Word for word, print each record, dropping any image it holds.

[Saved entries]
□ □ □ □ □ □ □
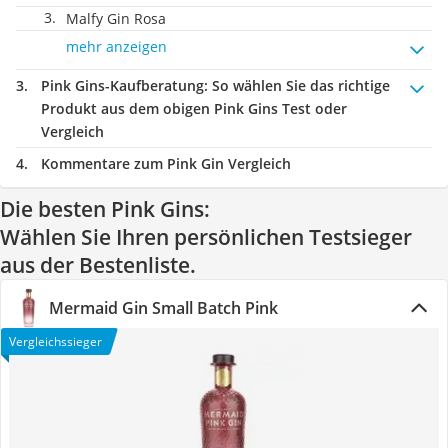
Malfy Gin Rosa
mehr anzeigen
Pink Gins-Kaufberatung
: So wählen Sie das richtige
Produkt aus dem obigen Pink Gins Test oder
Vergleich
Kommentare zum Pink Gin Vergleich
Die besten Pink Gins:
Wählen Sie Ihren persönlichen Testsieger
aus der Bestenliste.
Mermaid Gin Small Batch Pink
Vergleichssieger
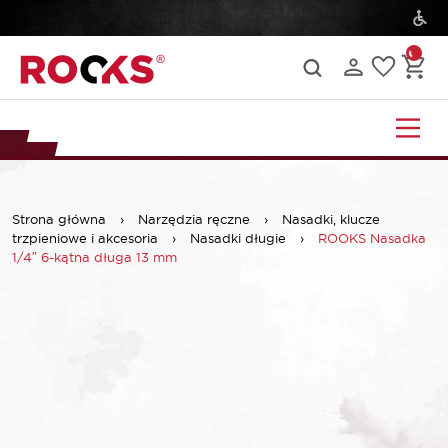
Strona główna
›
Narzędzia ręczne
›
Nasadki, klucze
trzpieniowe i akcesoria
›
Nasadki długie
›
ROOKS Nasadka
1/4″ 6-kątna długa 13 mm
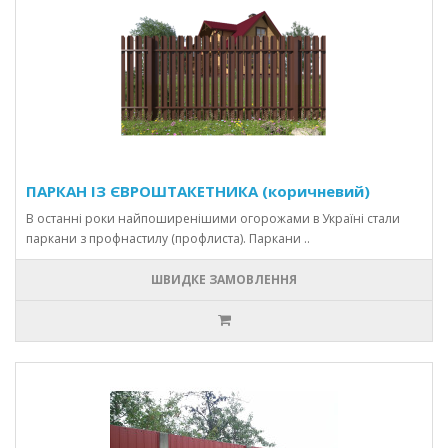
ПАРКАН ІЗ ЄВРОШТАКЕТНИКА (коричневий)
В останні роки найпоширенішими огорожами в Україні стали
паркани з профнастилу (профлиста). Паркани ..
ШВИДКЕ ЗАМОВЛЕННЯ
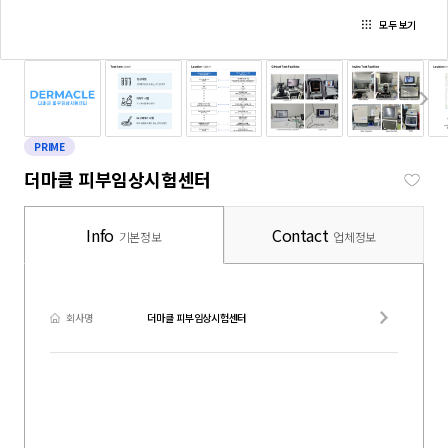
모두 보기
PRIME
더마클 피부임상시험센터
Info
Contact
기본정보
업체정보
회사명
더마클 피부임상시험센터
□ □ □ □ □ □ □
:: Exercise result ::
Malfy Gin Rosa
mehr anzeigen
Pink Gins-Kaufberatung
: So wählen Sie das richtige
Produkt aus dem obigen Pink Gins Test oder
Vergleich
Kommentare zum Pink Gin Vergleich
Die besten Pink Gins:
Wählen Sie Ihren persönlichen Testsieger
aus der Bestenliste.
Mermaid Gin Small Batch Pink
Vergleichssieger
Strona główna
›
Narzędzia ręczne
›
Nasadki, klucze
trzpieniowe i akcesoria
›
Nasadki długie
›
ROOKS Nasadka
1/4″ 6-kątna długa 13 mm
ПАРКАН ІЗ ЄВРОШТАКЕТНИКА (коричневий)
В останні роки найпоширенішими огорожами в Україні стали
паркани з профнастилу (профлиста). Паркани ..
ШВИДКЕ ЗАМОВЛЕННЯ
모두 보기
PRIME
더마클 피부임상시험센터
Info
Contact
기본정보
업체정보
회사명
더마클 피부임상시험센터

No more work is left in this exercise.